Endokurs 8, Şanlıurfa, Türkiye, 31 Ekim - 03 Kasım 2024, sa.9, ss.45, (Özet Bildiri)
Amaç: Williams sendromu (WS), elastin proteinini kodlayan elastin geni dahil olmak üzere kromozom 7’de yaklaşık 1,5 Mbp’lik DNA kaybından kaynaklanan mikrodelesyon bozukluğudur. WS’li hastaların %80’inde kardiyovasküler anormallikler, çoğunda yaygın arteriyopati gözlenir. Elastik arterler stenozları ve sistemik hipertansiyon (HT), hastaların %50’sinden fazlasında görülür. Ancak, endokrin hastalıklarıyla, özellikle de endokrin kaynaklı hipertansiyonun yaygın nedeni olan primer hiperaldosteronizm (PHA) ile ilişkisi hakkında sınırlı rapor mevcuttur. Bu çalışmada, literatürde bildiğimiz kadarıyla WS’li bir hastada tanımlanan ilk adrenal kaynaklı PHA vakasını sunuyoruz.
Yöntem: Burada sürrenal kaynaklı primer hiperaldosteronizm ile ilişkili hipertansiyonu olan Williams sendromlu bir vaka sunulmaktadır.

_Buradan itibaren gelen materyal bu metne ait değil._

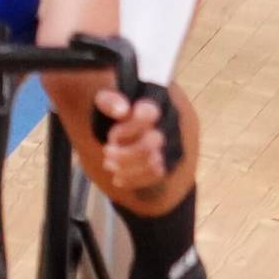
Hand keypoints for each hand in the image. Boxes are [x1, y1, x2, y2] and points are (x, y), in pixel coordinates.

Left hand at [88, 83, 178, 211]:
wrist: (135, 121)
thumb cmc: (119, 108)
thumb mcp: (108, 98)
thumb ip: (111, 100)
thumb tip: (122, 111)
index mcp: (157, 103)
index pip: (149, 114)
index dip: (127, 128)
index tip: (112, 135)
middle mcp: (170, 123)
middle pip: (152, 143)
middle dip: (124, 153)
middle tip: (106, 151)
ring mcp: (172, 143)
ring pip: (154, 163)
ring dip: (126, 168)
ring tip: (108, 164)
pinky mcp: (170, 161)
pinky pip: (156, 176)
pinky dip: (134, 181)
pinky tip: (118, 179)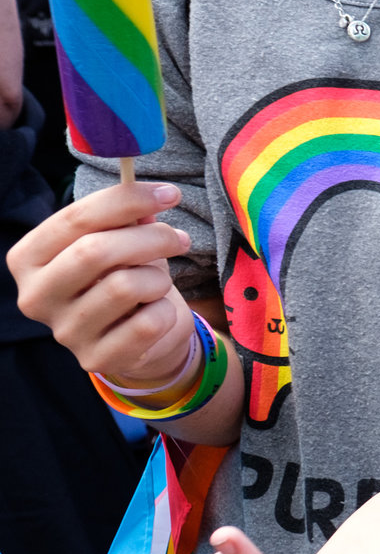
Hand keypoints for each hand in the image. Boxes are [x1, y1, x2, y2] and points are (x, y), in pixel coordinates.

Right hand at [6, 182, 196, 384]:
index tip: (171, 194)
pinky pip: (148, 323)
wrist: (136, 338)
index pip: (74, 219)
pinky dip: (165, 311)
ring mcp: (64, 332)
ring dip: (158, 277)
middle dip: (150, 238)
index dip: (127, 200)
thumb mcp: (118, 241)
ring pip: (126, 286)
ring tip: (159, 281)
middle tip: (178, 239)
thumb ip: (126, 217)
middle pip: (95, 251)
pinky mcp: (96, 359)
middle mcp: (35, 296)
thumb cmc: (122, 276)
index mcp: (27, 258)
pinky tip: (157, 311)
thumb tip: (154, 197)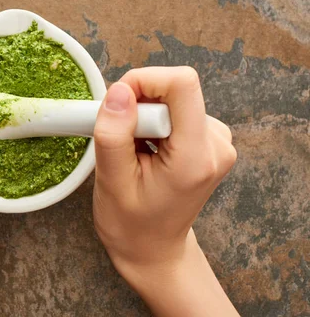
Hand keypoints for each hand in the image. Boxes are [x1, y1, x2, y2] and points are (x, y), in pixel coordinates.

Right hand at [93, 67, 238, 315]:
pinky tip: (146, 150)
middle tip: (120, 140)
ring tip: (133, 152)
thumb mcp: (111, 181)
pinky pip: (178, 109)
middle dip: (139, 106)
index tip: (117, 105)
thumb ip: (114, 134)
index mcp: (195, 157)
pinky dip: (154, 122)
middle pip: (176, 90)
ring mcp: (218, 142)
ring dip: (144, 116)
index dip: (144, 81)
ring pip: (174, 98)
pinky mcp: (210, 139)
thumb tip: (119, 90)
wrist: (153, 248)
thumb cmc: (130, 224)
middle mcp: (217, 145)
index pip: (182, 84)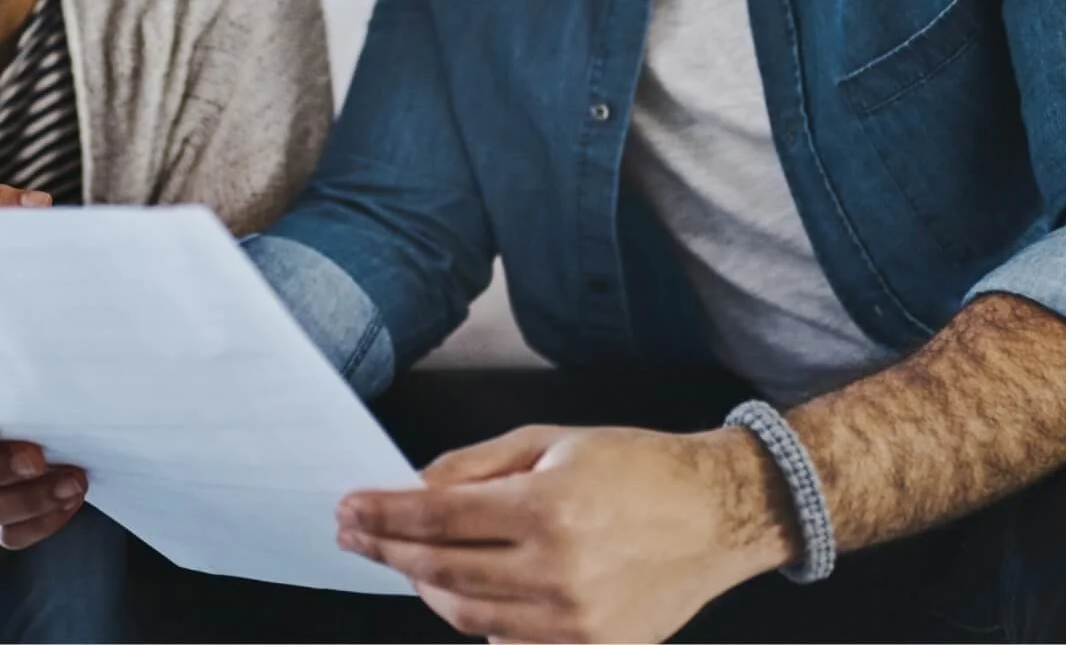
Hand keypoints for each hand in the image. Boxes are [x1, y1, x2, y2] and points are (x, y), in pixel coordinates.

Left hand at [335, 424, 797, 643]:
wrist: (717, 513)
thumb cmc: (636, 467)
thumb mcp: (551, 442)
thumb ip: (475, 467)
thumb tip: (412, 487)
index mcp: (547, 509)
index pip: (437, 518)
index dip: (383, 515)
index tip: (349, 509)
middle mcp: (558, 572)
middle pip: (441, 572)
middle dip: (387, 551)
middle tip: (353, 533)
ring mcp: (576, 623)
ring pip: (467, 617)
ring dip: (424, 588)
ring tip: (402, 562)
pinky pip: (510, 644)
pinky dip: (477, 619)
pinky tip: (461, 593)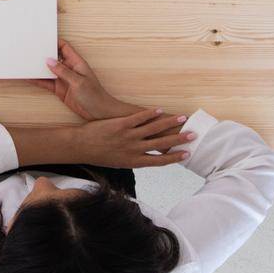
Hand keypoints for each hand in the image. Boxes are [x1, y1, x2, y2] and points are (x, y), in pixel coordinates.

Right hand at [32, 40, 142, 121]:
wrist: (99, 113)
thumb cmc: (95, 96)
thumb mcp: (78, 82)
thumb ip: (63, 71)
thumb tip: (49, 61)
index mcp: (76, 62)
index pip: (64, 47)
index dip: (54, 41)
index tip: (42, 38)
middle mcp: (69, 69)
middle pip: (54, 57)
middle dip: (43, 54)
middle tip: (29, 50)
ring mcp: (64, 79)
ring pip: (48, 70)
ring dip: (38, 68)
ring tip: (25, 63)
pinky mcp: (60, 89)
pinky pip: (46, 82)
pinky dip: (38, 80)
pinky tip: (29, 78)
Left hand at [74, 108, 193, 167]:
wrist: (80, 147)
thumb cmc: (98, 155)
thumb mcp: (118, 163)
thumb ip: (133, 159)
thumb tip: (145, 157)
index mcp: (134, 161)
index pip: (159, 161)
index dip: (175, 157)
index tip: (187, 154)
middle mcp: (134, 150)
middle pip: (162, 144)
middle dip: (179, 139)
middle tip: (193, 135)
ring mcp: (128, 136)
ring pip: (154, 129)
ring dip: (170, 123)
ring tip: (182, 118)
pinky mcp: (120, 124)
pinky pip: (139, 118)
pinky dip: (151, 113)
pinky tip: (160, 109)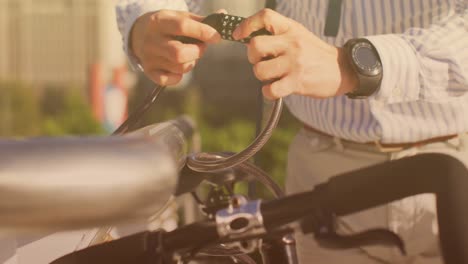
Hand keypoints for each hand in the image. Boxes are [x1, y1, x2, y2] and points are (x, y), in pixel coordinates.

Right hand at [130, 10, 221, 85]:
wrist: (138, 33)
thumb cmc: (166, 25)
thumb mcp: (179, 17)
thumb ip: (200, 20)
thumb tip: (223, 16)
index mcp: (159, 21)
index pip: (182, 26)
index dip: (203, 32)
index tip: (216, 37)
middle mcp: (151, 40)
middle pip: (179, 53)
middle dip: (197, 52)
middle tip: (201, 47)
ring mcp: (149, 57)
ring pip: (179, 67)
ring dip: (191, 63)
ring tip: (189, 55)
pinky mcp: (149, 71)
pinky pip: (170, 80)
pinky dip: (179, 75)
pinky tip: (178, 66)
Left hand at [233, 9, 357, 99]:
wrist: (342, 69)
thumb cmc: (314, 54)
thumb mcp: (298, 36)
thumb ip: (277, 35)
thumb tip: (248, 38)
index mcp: (291, 29)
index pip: (265, 17)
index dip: (247, 25)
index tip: (239, 35)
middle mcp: (292, 43)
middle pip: (255, 46)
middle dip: (253, 58)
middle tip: (262, 62)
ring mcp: (294, 62)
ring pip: (259, 70)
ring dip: (261, 76)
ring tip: (273, 76)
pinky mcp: (297, 81)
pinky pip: (270, 90)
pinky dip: (268, 92)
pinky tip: (276, 89)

Bulgular: 33 yaşında kadın hasta, 5 aydır olan HT nedeniyle dış merkeze başvurmuş ve yapılan renal arter renkli doppler ultrasonografisinde patoloji saptanmamıştır. Hipopotasemi (3,3 mmol/L) nedeniyle 100 mg spironolakton tedavisine başlanmış ve merkezimize yönlendirilmiştir. Boyu 155cm, kilosu 55kg olan hastada WS tanısı olmamakla birlikte geniş alın, periorbital dolgunluk, yukarı kalkık burun ve dolgun dudaklar gibi WS ilişkili dismorfik özellikler ve hafif mental retardasyon tespit edilmiştir. Genetik analizde 7q11.23 delesyonu tespit edilerek WS tanısı doğrulanmıştır. Transtorasik ekokardiyografide ejeksiyon fraksiyonu %65, minimal mitral ve triküspit yetmezlik dışında patoloji izlenmedi. Hastada Cushingoid görünüm veya feokromositoma bulgusu mevcut değildi. Spironolakton tedavisi altında tansiyon değerleri 130/90 ile 160/100 mmHg arasında değişkenlik göstermekteydi. Spironolakton tedavisi kesildi ve benidipin 8 mg ve doksazosin 2 mg ile regüle edildi. İlk laboratuvar testlerinde plazma aldosteron konsantrasyonu (PAC) 15,7 ng/dL, plazma renin aktivitesi (PRA) 0,1 ng/mL/saat ve aldosteron/renin oranı 157 olarak bulundu ve potasyum 3,1 mmol/L’lere kadar geriledi. Serum adrenokortikotropik hormon, kortizol, plazma ve idrar katekolamin metabolitleri normal sınırlardaydı. Kontrol testlerinde PAC 8,4 ng/dL, PRA 0,07 ng/mL/saat ve aldosteron/renin oranı 120 olarak saptandı. Salin infüzyon testinde 4. saatte PAC 9,8 ng/ dL’ydi. Trifazik BT’de sağ adrenalde 4,5x4,5 cm çapında, kistik nekrotik alanlar içeren, rölatif yıkanma indeksi %75 olan adenom lehine değerlendirilen nodüler lezyon mevcuttu. 1 mg DST 5,1 μg/dL, 2 gün 2 mg DST 1,7 μg/dL’ydi. Sağ adrenalektomi yapılan hastanın patoloji sonucu adrenokortikal adenom olarak raporlandı. Postoperatif PAC 4,3 ng/dL, PRA 0,1 ng/mL/saat ve serum potasyum düzeyi normal sınırlardaydı. İlaçları kesilen hasta, postoperatif 5. ayında ilaçsız normotansif seyretmektedir.
Sonuç: WS’li bireyler, oldukça belirgin fenotipik özelliklere sahiptir ve sistemik hipertansiyon bu hastalarda sık görülen bir bulgudur. Ancak, bildiğimiz kadarıyla, vakamız sürrenal kaynaklı PHA ile ilişkili Williams sendromunun literatürdeki ilk raporudur.